- Exercise requirements: Transcribe the entries exactly as they stand below, passing over any picture.

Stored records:
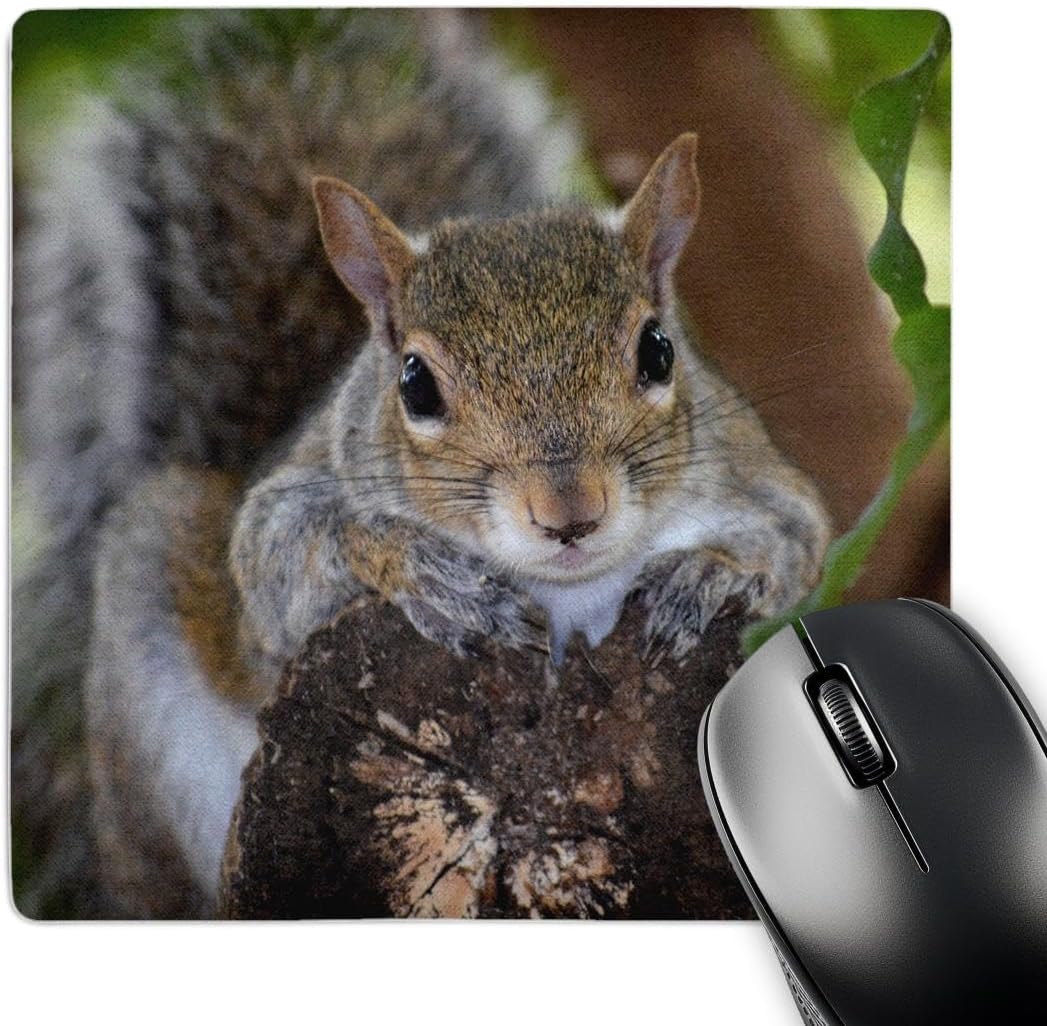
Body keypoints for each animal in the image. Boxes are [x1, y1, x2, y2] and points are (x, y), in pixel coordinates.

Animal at [13, 11, 830, 915]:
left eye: (658, 351)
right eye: (415, 383)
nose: (569, 514)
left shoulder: (756, 478)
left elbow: (794, 543)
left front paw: (707, 573)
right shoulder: (289, 524)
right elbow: (283, 570)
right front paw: (427, 574)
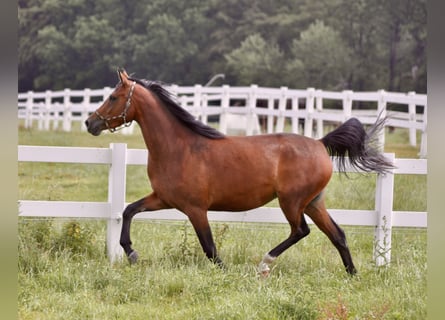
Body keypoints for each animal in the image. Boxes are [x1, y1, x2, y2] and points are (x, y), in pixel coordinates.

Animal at [85, 69, 394, 276]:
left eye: (113, 97)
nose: (90, 123)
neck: (180, 147)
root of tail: (319, 143)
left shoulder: (195, 208)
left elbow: (209, 247)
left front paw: (225, 271)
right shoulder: (163, 198)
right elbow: (128, 210)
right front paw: (131, 253)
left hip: (292, 201)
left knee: (301, 230)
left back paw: (265, 263)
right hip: (313, 202)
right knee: (337, 235)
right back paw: (352, 274)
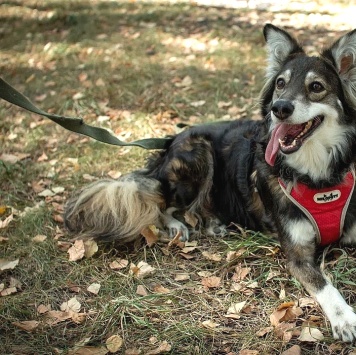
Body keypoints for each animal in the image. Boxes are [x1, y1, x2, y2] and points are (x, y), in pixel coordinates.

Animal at [64, 24, 356, 342]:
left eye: (316, 87)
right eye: (280, 83)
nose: (279, 108)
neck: (317, 176)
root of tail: (169, 143)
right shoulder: (297, 254)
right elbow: (324, 285)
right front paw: (345, 319)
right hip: (198, 153)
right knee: (164, 204)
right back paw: (180, 226)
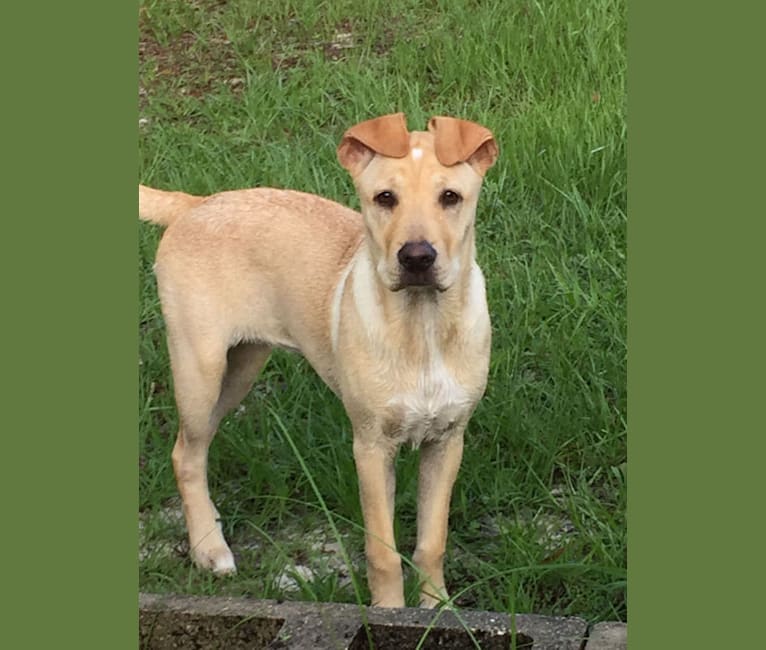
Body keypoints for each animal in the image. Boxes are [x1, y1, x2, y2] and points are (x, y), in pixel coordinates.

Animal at [139, 114, 500, 604]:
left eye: (450, 197)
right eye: (384, 198)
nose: (417, 258)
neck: (421, 327)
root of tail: (195, 204)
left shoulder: (446, 441)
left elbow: (432, 542)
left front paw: (437, 607)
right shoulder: (370, 446)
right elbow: (382, 552)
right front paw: (390, 611)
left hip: (242, 367)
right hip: (201, 369)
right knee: (186, 455)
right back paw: (209, 549)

- Answer box:
Body keypoints for each animal in the image. Boxes are [x1, y1, x2, y2] and points are (x, y), in pixel coordinates.

Animal at [13, 11, 830, 915]:
left eye: (658, 351)
right eye: (415, 383)
nose: (569, 514)
left shoulder: (756, 478)
left elbow: (794, 543)
left front paw: (707, 573)
right shoulder: (289, 524)
right elbow: (283, 570)
right front paw: (427, 574)
Body keypoints for each animal in the image. Boxes are [x1, y1, x2, y2] and points are (x, y), in pixel coordinates.

Animal at [85, 69, 394, 276]:
left eye: (113, 97)
nose: (90, 123)
neck: (180, 147)
root of tail: (319, 143)
left shoulder: (195, 208)
left elbow: (209, 247)
left front paw: (225, 271)
right shoulder: (163, 198)
right elbow: (128, 210)
right front paw: (131, 253)
left hip: (292, 201)
left knee: (301, 230)
left back paw: (265, 263)
right hip: (313, 202)
right knee: (337, 235)
right back paw: (352, 274)
Body keypoints for each animal in the image. Boxes are [x1, y1, x2, y2] and points are (x, y), in pixel coordinates.

Animal at [64, 24, 356, 342]:
left eye: (316, 87)
right eye: (280, 83)
nose: (279, 108)
neck: (317, 176)
root of tail: (169, 143)
right shoulder: (297, 254)
right elbow: (324, 285)
right front paw: (345, 319)
right hip: (198, 153)
right knee: (164, 204)
right back paw: (180, 226)
Body keypoints for each animal in the image. Boxes are [x1, y1, x2, y2] and points are (x, y), in pixel coordinates.

Animal at [139, 114, 500, 604]:
left eye: (450, 197)
right eye: (384, 198)
nose: (417, 258)
neck: (421, 327)
root of tail: (195, 204)
left shoulder: (446, 441)
left elbow: (432, 542)
left front paw: (437, 607)
right shoulder: (370, 446)
right elbow: (382, 552)
right front paw: (390, 611)
left hip: (242, 367)
right hip: (201, 369)
right knee: (186, 455)
right back paw: (209, 549)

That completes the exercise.